> _Records shown_
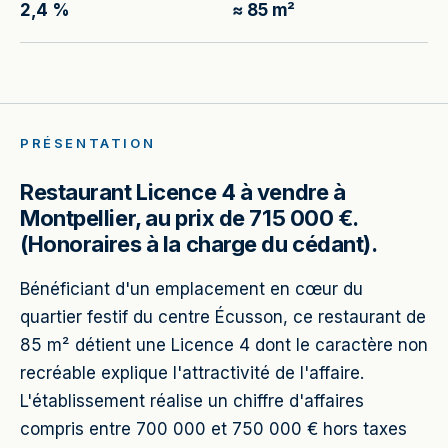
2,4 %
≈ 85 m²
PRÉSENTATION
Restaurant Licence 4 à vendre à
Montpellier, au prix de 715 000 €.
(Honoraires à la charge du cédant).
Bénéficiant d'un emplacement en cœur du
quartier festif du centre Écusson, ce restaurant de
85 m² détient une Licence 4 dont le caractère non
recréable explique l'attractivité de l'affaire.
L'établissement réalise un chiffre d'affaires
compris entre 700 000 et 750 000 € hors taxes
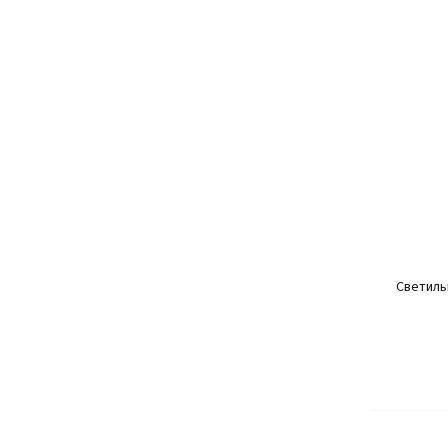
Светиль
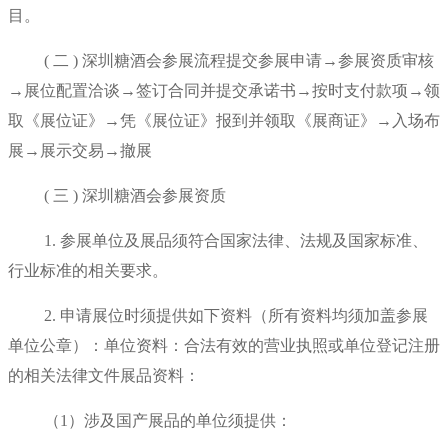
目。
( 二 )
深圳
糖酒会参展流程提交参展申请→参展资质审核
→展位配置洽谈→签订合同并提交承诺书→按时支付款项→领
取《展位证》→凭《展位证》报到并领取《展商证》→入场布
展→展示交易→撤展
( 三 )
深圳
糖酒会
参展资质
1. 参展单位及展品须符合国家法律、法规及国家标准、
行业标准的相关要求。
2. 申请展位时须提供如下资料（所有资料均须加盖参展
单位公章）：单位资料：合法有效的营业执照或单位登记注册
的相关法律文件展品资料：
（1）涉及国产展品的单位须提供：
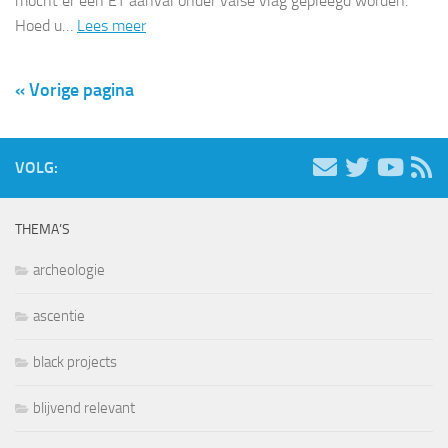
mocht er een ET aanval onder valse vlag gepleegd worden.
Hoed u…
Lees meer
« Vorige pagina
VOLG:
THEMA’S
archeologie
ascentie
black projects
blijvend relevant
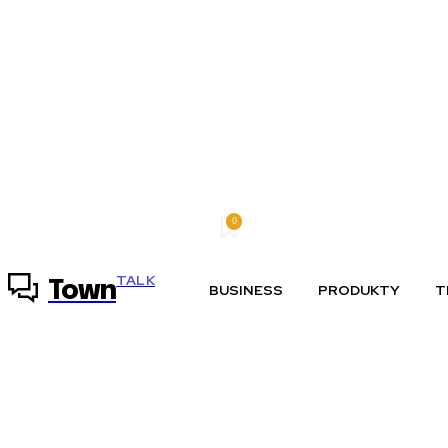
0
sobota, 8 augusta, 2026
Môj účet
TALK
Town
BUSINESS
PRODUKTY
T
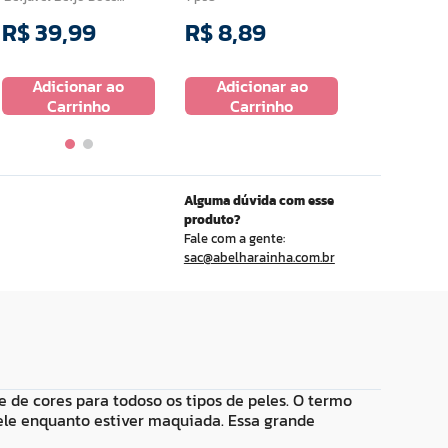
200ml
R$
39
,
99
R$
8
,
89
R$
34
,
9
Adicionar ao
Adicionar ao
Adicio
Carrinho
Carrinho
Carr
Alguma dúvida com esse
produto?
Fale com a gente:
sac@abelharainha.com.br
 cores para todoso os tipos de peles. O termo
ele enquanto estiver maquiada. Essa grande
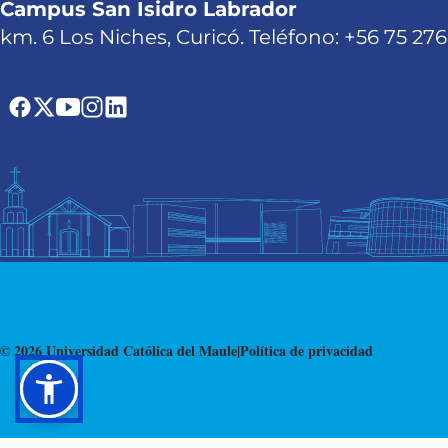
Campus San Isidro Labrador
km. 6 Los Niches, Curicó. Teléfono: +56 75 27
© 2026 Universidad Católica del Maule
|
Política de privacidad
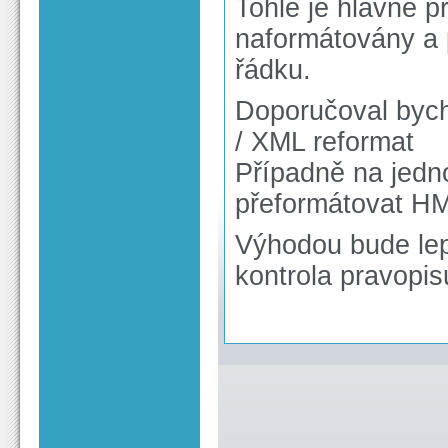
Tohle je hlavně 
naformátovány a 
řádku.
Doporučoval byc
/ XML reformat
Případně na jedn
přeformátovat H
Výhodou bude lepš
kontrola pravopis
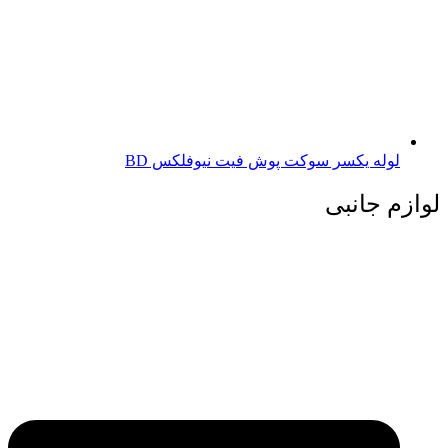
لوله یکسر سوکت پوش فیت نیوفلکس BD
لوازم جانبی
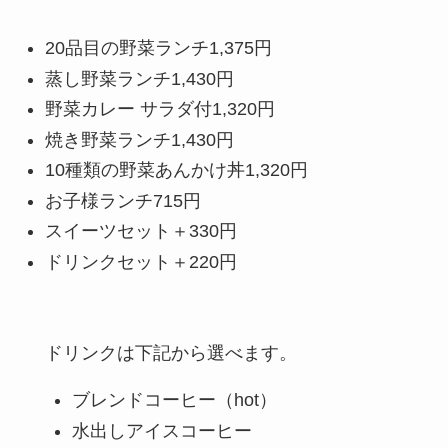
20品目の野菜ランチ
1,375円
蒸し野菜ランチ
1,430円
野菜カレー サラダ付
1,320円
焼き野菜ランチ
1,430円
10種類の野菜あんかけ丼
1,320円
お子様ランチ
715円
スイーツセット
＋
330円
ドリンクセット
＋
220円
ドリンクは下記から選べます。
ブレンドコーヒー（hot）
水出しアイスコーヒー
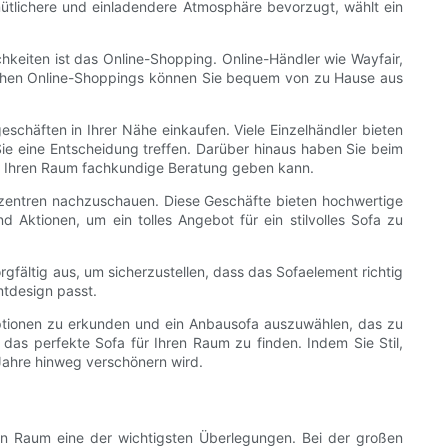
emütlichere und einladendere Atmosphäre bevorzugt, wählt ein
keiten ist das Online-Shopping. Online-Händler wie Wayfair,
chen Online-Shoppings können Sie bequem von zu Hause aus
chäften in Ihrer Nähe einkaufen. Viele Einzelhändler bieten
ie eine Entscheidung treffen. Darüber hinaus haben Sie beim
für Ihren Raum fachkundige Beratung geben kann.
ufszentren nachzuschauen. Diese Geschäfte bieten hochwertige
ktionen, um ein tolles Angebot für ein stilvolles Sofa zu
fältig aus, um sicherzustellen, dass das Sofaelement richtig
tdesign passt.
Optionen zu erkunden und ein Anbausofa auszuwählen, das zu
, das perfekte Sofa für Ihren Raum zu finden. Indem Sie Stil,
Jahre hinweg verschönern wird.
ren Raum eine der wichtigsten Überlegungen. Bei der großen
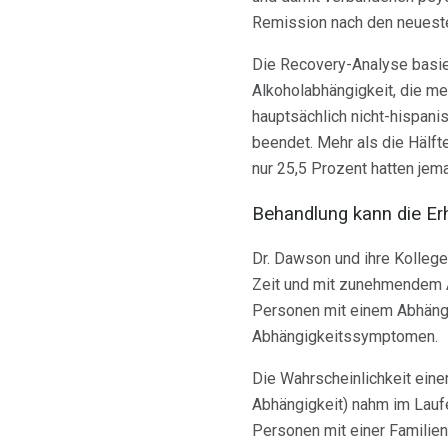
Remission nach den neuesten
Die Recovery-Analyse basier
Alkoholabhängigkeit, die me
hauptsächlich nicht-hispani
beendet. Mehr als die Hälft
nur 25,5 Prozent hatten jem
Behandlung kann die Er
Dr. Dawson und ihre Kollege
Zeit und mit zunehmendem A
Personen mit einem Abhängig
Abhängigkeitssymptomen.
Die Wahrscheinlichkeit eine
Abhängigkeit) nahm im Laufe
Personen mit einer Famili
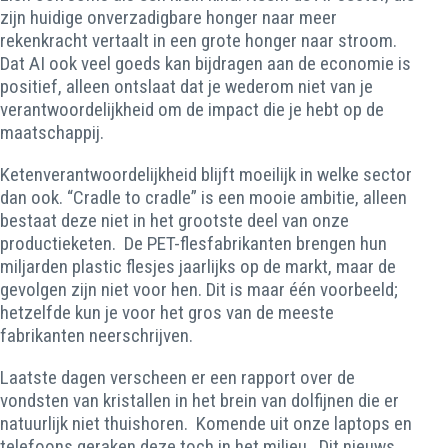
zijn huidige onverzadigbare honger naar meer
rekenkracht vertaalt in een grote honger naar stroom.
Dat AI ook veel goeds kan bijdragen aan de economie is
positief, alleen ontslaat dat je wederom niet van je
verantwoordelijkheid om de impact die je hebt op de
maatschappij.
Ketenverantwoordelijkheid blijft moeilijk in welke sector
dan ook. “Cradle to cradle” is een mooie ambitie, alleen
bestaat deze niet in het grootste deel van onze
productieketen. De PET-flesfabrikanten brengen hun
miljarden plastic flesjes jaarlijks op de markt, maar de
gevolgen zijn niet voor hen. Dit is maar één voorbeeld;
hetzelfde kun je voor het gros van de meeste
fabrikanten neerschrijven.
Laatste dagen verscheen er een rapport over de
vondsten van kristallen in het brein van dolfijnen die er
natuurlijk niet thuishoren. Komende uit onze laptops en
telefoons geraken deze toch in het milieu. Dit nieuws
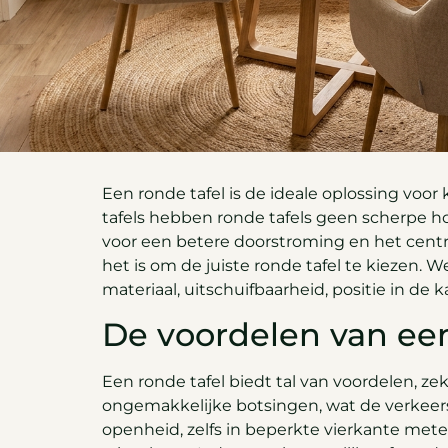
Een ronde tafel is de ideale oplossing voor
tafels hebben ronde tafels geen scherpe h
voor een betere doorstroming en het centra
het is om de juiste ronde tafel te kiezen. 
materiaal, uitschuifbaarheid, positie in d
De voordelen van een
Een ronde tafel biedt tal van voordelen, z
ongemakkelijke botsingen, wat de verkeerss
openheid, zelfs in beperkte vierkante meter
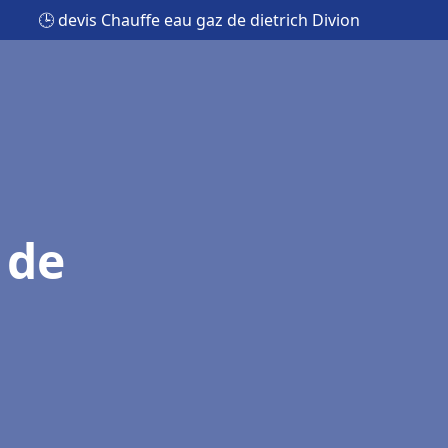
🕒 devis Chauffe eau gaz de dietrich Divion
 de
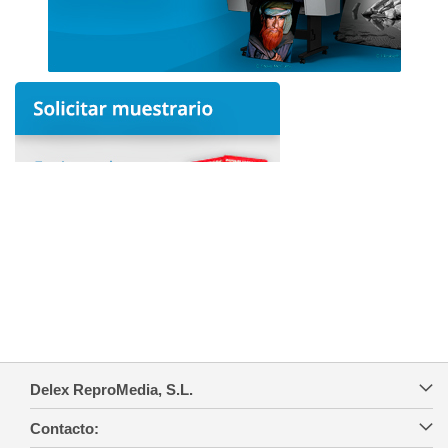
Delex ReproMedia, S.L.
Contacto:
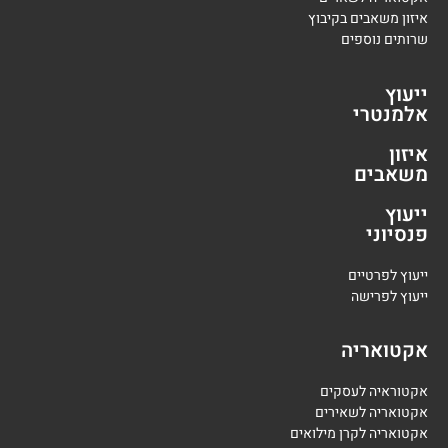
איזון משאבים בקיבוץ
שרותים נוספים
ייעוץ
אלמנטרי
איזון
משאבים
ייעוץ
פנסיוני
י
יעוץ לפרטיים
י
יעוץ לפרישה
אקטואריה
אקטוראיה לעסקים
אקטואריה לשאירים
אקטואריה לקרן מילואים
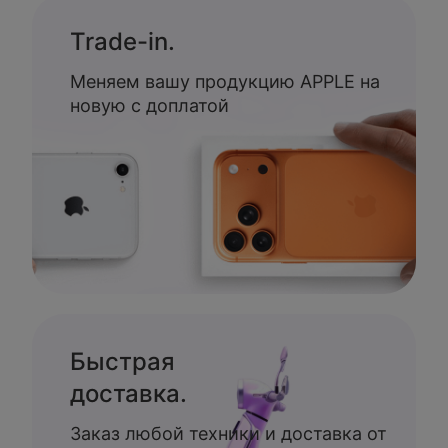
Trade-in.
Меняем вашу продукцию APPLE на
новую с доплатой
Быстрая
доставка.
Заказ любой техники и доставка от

> _Work required_
In the data above, how many lines contain the word "alleen"? Only the number is wanted.

> _Output of the task_
2